## [Exercise details]
Only the lines from the top of the listing below to the line that has "Fei Zhu, Zheng" should be echoed, with both ends kept and pictures left out.

## [Entries shown]
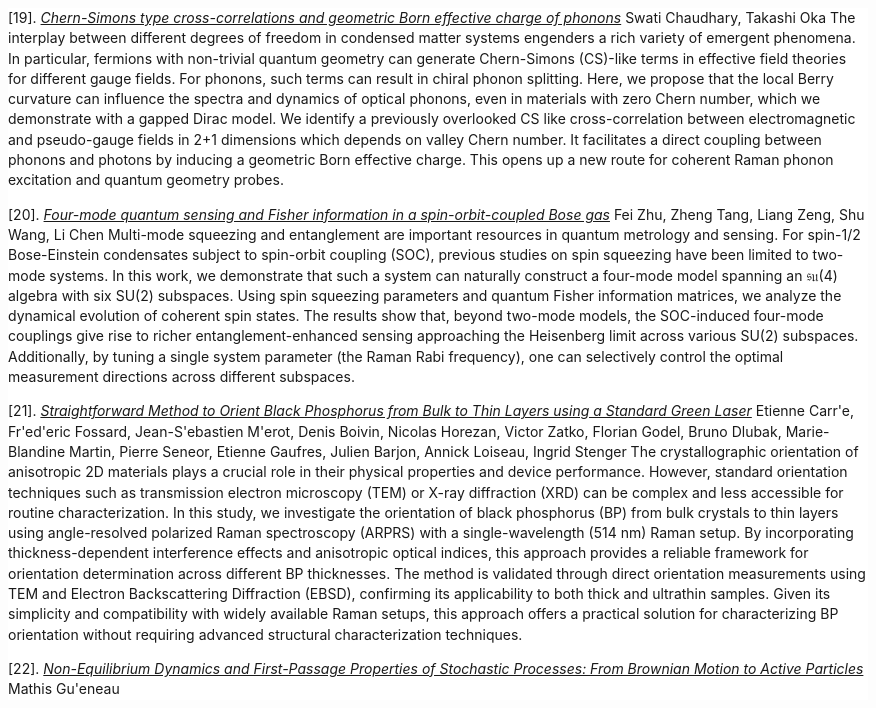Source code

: [19]. [*Chern-Simons type cross-correlations and geometric Born effective charge of phonons*](https://arxiv.org/abs/2508.04132 "Chern-Simons type cross-correlations and geometric Born effective charge of phonons")
Swati Chaudhary, Takashi Oka
The interplay between different degrees of freedom in condensed matter systems engenders a rich variety of emergent phenomena. In particular, fermions with non-trivial quantum geometry can generate Chern-Simons (CS)-like terms in effective field theories for different gauge fields. For phonons, such terms can result in chiral phonon splitting. Here, we propose that the local Berry curvature can influence the spectra and dynamics of optical phonons, even in materials with zero Chern number, which we demonstrate with a gapped Dirac model. We identify a previously overlooked CS like cross-correlation between electromagnetic and pseudo-gauge fields in 2+1 dimensions which depends on valley Chern number. It facilitates a direct coupling between phonons and photons by inducing a geometric Born effective charge. This opens up a new route for coherent Raman phonon excitation and quantum geometry probes.

[20]. [*Four-mode quantum sensing and Fisher information in a spin-orbit-coupled Bose gas*](https://arxiv.org/abs/2508.04140 "Four-mode quantum sensing and Fisher information in a spin-orbit-coupled Bose gas")
Fei Zhu, Zheng Tang, Liang Zeng, Shu Wang, Li Chen
Multi-mode squeezing and entanglement are important resources in quantum metrology and sensing. For spin-1/2 Bose-Einstein condensates subject to spin-orbit coupling (SOC), previous studies on spin squeezing have been limited to two-mode systems. In this work, we demonstrate that such a system can naturally construct a four-mode model spanning an $\mathfrak{su}(4)$ algebra with six SU(2) subspaces. Using spin squeezing parameters and quantum Fisher information matrices, we analyze the dynamical evolution of coherent spin states. The results show that, beyond two-mode models, the SOC-induced four-mode couplings give rise to richer entanglement-enhanced sensing approaching the Heisenberg limit across various SU(2) subspaces. Additionally, by tuning a single system parameter (the Raman Rabi frequency), one can selectively control the optimal measurement directions across different subspaces.

[21]. [*Straightforward Method to Orient Black Phosphorus from Bulk to Thin Layers using a Standard Green Laser*](https://arxiv.org/abs/2508.04142 "Straightforward Method to Orient Black Phosphorus from Bulk to Thin Layers using a Standard Green Laser")
Etienne Carr\'e, Fr\'ed\'eric Fossard, Jean-S\'ebastien M\'erot, Denis Boivin, Nicolas Horezan, Victor Zatko, Florian Godel, Bruno Dlubak, Marie-Blandine Martin, Pierre Seneor, Etienne Gaufres, Julien Barjon, Annick Loiseau, Ingrid Stenger
The crystallographic orientation of anisotropic 2D materials plays a crucial role in their physical properties and device performance. However, standard orientation techniques such as transmission electron microscopy (TEM) or X-ray diffraction (XRD) can be complex and less accessible for routine characterization. In this study, we investigate the orientation of black phosphorus (BP) from bulk crystals to thin layers using angle-resolved polarized Raman spectroscopy (ARPRS) with a single-wavelength (514 nm) Raman setup. By incorporating thickness-dependent interference effects and anisotropic optical indices, this approach provides a reliable framework for orientation determination across different BP thicknesses. The method is validated through direct orientation measurements using TEM and Electron Backscattering Diffraction (EBSD), confirming its applicability to both thick and ultrathin samples. Given its simplicity and compatibility with widely available Raman setups, this approach offers a practical solution for characterizing BP orientation without requiring advanced structural characterization techniques.

[22]. [*Non-Equilibrium Dynamics and First-Passage Properties of Stochastic Processes: From Brownian Motion to Active Particles*](https://arxiv.org/abs/2508.04154 "Non-Equilibrium Dynamics and First-Passage Properties of Stochastic Processes: From Brownian Motion to Active Particles")
Mathis Gu\'eneau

## [Answer to this task]
Source code

: [19]. [*Chern-Simons type cross-correlations and geometric Born effective charge of phonons*](https://arxiv.org/abs/2508.04132 "Chern-Simons type cross-correlations and geometric Born effective charge of phonons")
Swati Chaudhary, Takashi Oka
The interplay between different degrees of freedom in condensed matter systems engenders a rich variety of emergent phenomena. In particular, fermions with non-trivial quantum geometry can generate Chern-Simons (CS)-like terms in effective field theories for different gauge fields. For phonons, such terms can result in chiral phonon splitting. Here, we propose that the local Berry curvature can influence the spectra and dynamics of optical phonons, even in materials with zero Chern number, which we demonstrate with a gapped Dirac model. We identify a previously overlooked CS like cross-correlation between electromagnetic and pseudo-gauge fields in 2+1 dimensions which depends on valley Chern number. It facilitates a direct coupling between phonons and photons by inducing a geometric Born effective charge. This opens up a new route for coherent Raman phonon excitation and quantum geometry probes.

[20]. [*Four-mode quantum sensing and Fisher information in a spin-orbit-coupled Bose gas*](https://arxiv.org/abs/2508.04140 "Four-mode quantum sensing and Fisher information in a spin-orbit-coupled Bose gas")
Fei Zhu, Zheng Tang, Liang Zeng, Shu Wang, Li Chen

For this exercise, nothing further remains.